Si les coûts des produits à base renouvelable sont aujourd’hui généralement supérieurs par rapport à ceux à base de pétrole, les biopolymères sont sans aucun doute déjà compétitifs dans les applications à haute valeur ajoutée comme le domaine médical, l’électronique ou l’informatique. La hausse du coût du pétrole pourrait toutefois faire diminuer progressivement cet écart de prix.

Dans le domaine des applications de commodité à faible valeur ajoutée telles que les emballages, la recherche de fonctionnalités spécifiques pour des « emballages intelligents » serait un créneau à développer. D’autres propriétés spécifiques sont également à exploiter. Par exemple, le fait que les biopolymères présentent diverses fonctions chimiques susceptibles d’interagir avec d’autres molécules, pourrait être mis à profit pour élaborer de nouveaux matériaux. Ceci pourrait ainsi apporter de nouvelles opportunités d’applications dans le domaine de l’agriculture.

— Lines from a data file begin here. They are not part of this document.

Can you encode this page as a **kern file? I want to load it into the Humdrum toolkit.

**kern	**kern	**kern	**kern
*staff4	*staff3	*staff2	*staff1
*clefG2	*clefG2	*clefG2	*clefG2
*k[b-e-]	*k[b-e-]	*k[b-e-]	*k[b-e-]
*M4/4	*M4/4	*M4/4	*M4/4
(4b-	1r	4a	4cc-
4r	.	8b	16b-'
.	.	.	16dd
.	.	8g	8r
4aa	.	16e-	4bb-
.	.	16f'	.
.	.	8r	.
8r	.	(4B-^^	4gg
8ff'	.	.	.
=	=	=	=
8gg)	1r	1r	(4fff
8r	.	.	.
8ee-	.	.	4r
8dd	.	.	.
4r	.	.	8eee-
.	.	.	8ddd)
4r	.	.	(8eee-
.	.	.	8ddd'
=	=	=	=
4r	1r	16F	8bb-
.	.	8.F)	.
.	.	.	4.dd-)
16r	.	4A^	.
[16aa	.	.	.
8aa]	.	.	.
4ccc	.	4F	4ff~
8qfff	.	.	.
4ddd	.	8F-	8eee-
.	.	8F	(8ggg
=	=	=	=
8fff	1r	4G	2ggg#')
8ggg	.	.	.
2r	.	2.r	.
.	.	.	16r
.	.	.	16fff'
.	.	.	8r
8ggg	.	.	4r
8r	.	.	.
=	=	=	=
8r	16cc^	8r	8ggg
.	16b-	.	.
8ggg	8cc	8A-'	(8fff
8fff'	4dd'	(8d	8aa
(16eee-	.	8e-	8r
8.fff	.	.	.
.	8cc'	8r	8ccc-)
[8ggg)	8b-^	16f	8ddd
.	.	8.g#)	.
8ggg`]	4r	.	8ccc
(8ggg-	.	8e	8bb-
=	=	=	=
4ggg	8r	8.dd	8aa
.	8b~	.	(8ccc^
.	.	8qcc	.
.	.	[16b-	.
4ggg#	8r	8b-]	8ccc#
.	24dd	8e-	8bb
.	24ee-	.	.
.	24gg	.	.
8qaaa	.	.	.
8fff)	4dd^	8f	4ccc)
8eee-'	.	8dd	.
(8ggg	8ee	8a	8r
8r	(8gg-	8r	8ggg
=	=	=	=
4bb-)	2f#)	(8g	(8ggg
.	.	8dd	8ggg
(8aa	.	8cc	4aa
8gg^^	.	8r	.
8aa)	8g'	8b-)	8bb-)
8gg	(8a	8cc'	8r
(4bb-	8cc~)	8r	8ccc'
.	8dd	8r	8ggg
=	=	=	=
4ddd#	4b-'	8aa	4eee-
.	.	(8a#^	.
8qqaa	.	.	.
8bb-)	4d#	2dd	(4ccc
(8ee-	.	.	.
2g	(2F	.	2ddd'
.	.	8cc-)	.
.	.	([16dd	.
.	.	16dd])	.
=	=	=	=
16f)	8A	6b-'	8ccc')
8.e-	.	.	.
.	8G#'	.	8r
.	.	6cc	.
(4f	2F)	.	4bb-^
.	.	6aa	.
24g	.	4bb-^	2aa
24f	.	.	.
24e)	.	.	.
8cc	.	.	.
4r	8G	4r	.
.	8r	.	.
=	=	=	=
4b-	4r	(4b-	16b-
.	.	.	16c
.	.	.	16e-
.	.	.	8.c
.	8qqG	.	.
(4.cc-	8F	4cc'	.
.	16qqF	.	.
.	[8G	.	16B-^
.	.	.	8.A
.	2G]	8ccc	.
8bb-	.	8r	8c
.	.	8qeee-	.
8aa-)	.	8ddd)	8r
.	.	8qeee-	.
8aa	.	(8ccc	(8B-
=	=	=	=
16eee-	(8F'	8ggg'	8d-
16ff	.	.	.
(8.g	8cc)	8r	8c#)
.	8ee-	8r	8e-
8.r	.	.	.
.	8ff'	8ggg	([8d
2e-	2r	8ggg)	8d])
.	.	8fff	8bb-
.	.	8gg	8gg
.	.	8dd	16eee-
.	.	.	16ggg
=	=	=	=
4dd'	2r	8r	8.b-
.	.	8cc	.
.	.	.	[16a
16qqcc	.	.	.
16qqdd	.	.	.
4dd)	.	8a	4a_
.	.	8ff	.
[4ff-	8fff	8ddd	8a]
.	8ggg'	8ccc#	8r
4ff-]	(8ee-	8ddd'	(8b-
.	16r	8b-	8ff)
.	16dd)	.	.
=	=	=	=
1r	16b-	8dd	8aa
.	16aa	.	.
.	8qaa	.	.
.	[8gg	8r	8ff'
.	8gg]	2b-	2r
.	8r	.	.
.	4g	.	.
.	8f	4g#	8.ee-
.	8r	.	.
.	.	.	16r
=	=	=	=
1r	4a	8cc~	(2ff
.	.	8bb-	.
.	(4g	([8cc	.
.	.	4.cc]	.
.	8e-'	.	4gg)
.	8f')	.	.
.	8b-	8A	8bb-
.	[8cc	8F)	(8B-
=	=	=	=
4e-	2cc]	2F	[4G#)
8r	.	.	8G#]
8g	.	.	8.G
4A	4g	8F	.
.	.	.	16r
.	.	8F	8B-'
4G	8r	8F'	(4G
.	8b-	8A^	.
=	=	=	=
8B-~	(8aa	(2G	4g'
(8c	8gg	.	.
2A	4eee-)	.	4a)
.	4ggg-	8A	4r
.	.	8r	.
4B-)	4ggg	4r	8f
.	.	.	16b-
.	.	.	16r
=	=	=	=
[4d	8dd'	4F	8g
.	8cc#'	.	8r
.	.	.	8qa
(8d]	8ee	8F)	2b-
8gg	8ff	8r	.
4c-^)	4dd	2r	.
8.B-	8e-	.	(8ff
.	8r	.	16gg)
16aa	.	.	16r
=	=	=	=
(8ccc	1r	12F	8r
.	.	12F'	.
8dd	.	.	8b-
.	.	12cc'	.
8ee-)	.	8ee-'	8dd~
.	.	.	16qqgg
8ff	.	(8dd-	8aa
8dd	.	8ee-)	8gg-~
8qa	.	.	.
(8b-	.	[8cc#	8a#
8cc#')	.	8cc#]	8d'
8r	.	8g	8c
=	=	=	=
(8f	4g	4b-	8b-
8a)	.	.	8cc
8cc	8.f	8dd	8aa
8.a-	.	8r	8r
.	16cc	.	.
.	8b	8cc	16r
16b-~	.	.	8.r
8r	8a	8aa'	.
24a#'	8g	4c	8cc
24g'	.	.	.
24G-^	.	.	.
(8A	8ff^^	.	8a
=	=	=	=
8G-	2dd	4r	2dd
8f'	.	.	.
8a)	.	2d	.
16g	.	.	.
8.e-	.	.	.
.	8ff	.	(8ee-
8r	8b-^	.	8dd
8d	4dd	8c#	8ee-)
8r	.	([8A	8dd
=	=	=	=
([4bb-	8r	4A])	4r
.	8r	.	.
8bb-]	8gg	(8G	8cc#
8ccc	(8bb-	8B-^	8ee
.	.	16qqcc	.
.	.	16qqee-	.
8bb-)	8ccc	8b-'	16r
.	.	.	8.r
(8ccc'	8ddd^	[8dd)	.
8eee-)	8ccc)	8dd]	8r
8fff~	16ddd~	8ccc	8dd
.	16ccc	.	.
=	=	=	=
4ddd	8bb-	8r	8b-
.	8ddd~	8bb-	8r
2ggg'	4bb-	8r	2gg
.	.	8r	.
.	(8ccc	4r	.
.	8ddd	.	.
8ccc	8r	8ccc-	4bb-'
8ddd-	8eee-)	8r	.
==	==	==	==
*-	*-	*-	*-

Le succès du développement de ces marchés de niche dépendra de l’organisation de la chaîne d’approvisionnement et la recherche de nouvelles applications.

La place importante que pourraient avoir les biopolymères dans les prochaines années n’est plus irréaliste. La potentialité est bien réelle et les prévisions sont optimistes et favorables.

Remerciements

Cette synthèse bibliographique a été réalisée dans le cadre du projet PADDII financé par la Politique Scientifique Fédérale.